The T4 and RB69 DNA polymerases can substitute for each other in phage replication, although the T4 enzyme appears to show a strong preference to its own genome (Fig. 5). Qualitatively, the broader specificity of the RB69 enzyme is a remarkable property in view of the presumption that several components in each of the T4 and RB69 DNA replicase assemblies must have co-evolved to maintain mutual recognition. In this context, the segmental distribution of conserved sequences between T4 and RB69 gp43 may prove to be mirrored by similarly clustered patterns of sequence conservation in other protein components of their respective replicases. Gp43 segments at which divergence in primary structure was permitted during evolution may serve any of a number of important roles, such as providing appropriate spacing between interacting activity domains of a folded enzyme or providing determinants that distinguish biological specificities of the two replication systems from each other. We have been testing for such roles in the 55-residue internal gp43 sector of highest divergence between T4 and RB69. In the ``domain swap'' experiments described here, we observed that reciprocal exchange of this segment between the two phages did not alter replicon specificity of the gp43 recipients ( Fig. 5and Fig. 6). In the one case, an RB69 gp43 with a T4-derived insert (CH-2) replicated T4 and RB69 equally well, i.e. exhibited RB69 gp43 characteristics. In the reciprocal exchange (CH-1), the chimeric gp43 was inactive for replication but had the added interesting property of inhibiting function from T4 (but not RB69) wild-type gp43. That is, it exhibited a T4-specific ``trans-dominant'' phenotype. A similar, but more inhibitory, phenotype was exhibited by a T4 gp43 that was deleted for this internal segment (T4 delM1). The deleted RB69 gp43 counterpart (RB69 delM1) was inhibitory toward both wild-type phages, which is a phenotype that mirrors the broader specificity of wild-type RB69 gp43. We conclude that this internal segment is essential for replication function but does not determine replicon specificity of gp43. Also, the trans-dominant phenotypes exhibited by internally deleted gp43 from T4 and RB69 and the inhibitory effect of CH-1 suggest that these proteins retain some of the activities of the wild-type enzymes and may compete with these if present in the same cell. It should be possible to localize the target for inhibition both by genetic and in vitro assay.

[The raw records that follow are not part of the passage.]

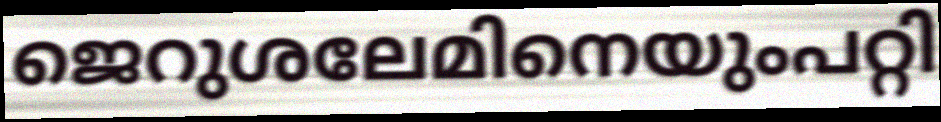
ജെറുശലേമിനെയുംപറ്റി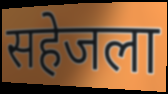
सहेजलाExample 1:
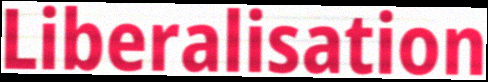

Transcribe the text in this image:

Liberalisation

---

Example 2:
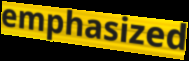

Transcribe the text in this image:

emphasized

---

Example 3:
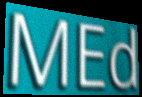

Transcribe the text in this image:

MEd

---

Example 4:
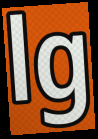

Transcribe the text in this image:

lg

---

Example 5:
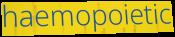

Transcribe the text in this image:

haemopoieticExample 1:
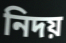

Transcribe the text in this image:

নিদয়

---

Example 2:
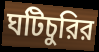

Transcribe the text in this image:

ঘটিচুরির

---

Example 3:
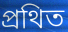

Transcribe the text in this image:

প্রথিত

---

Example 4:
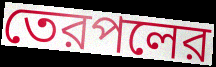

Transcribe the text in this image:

তেরপলের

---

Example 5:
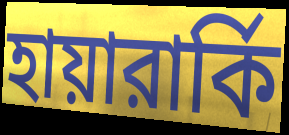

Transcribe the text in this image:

হায়ারার্কিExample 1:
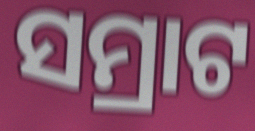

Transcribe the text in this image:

ସମ୍ରାଟ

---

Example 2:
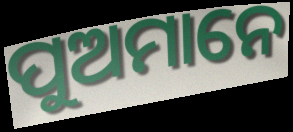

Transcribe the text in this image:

ପୁଅମାନେ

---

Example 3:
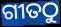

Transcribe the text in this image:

ଗୀତଠୁ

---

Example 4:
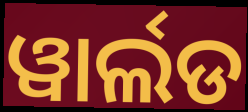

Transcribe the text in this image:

ୱାର୍ଲଡ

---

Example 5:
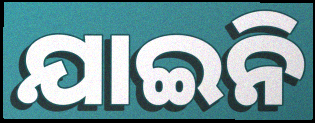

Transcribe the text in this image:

ଯାଇନି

T4 DNA polymerase exhibits several amino acid sequence similarities with a number of eukaryotic DNA polymerases (Spicer et al., 1988; Braithwaite and Ito, 1993). Interestingly, the segment of divergence from RB69 gp43 appears as a ``gap'' in sequence alignments with these other enzymes (Wang et al., 1989) and is positioned to the immediate N-terminal side of a highly basic sequence motif (pI = 10-10.3; designated POL III in Fig. 2) that is conserved among DNA-dependent DNA polymerases from a variety of biological sources (Blanco et al.(1991) overlaps motif B of Delarue et al.(1990)). Since the segment from T4 can substitute for the one in RB69, the amino acid sequence contained therein may have no interactions with other parts of the intact gp43 molecule. The segment may be an innocuous linker or spacer whose divergence during evolution was limited only by amino acid changes that altered its length or interfered with other segments of the enzyme. Such explanations can be tested by site-directed and randomized mutagenesis. It is still possible that divergence of the gp43 internal segment is related to the evolution of different biological specificities in the two gp43 species examined here. Considering the incompatibility of T4 and RB69 in coinfected E. coli hosts (Russell and Huskey, 1974), the two phages must have experienced much of their natural selection in separate cellular environments, and their gene 43 products may have evolved different signatures that are not functionally distinguishable in the bacterial hosts that, by experimental design, were used for their initial detection.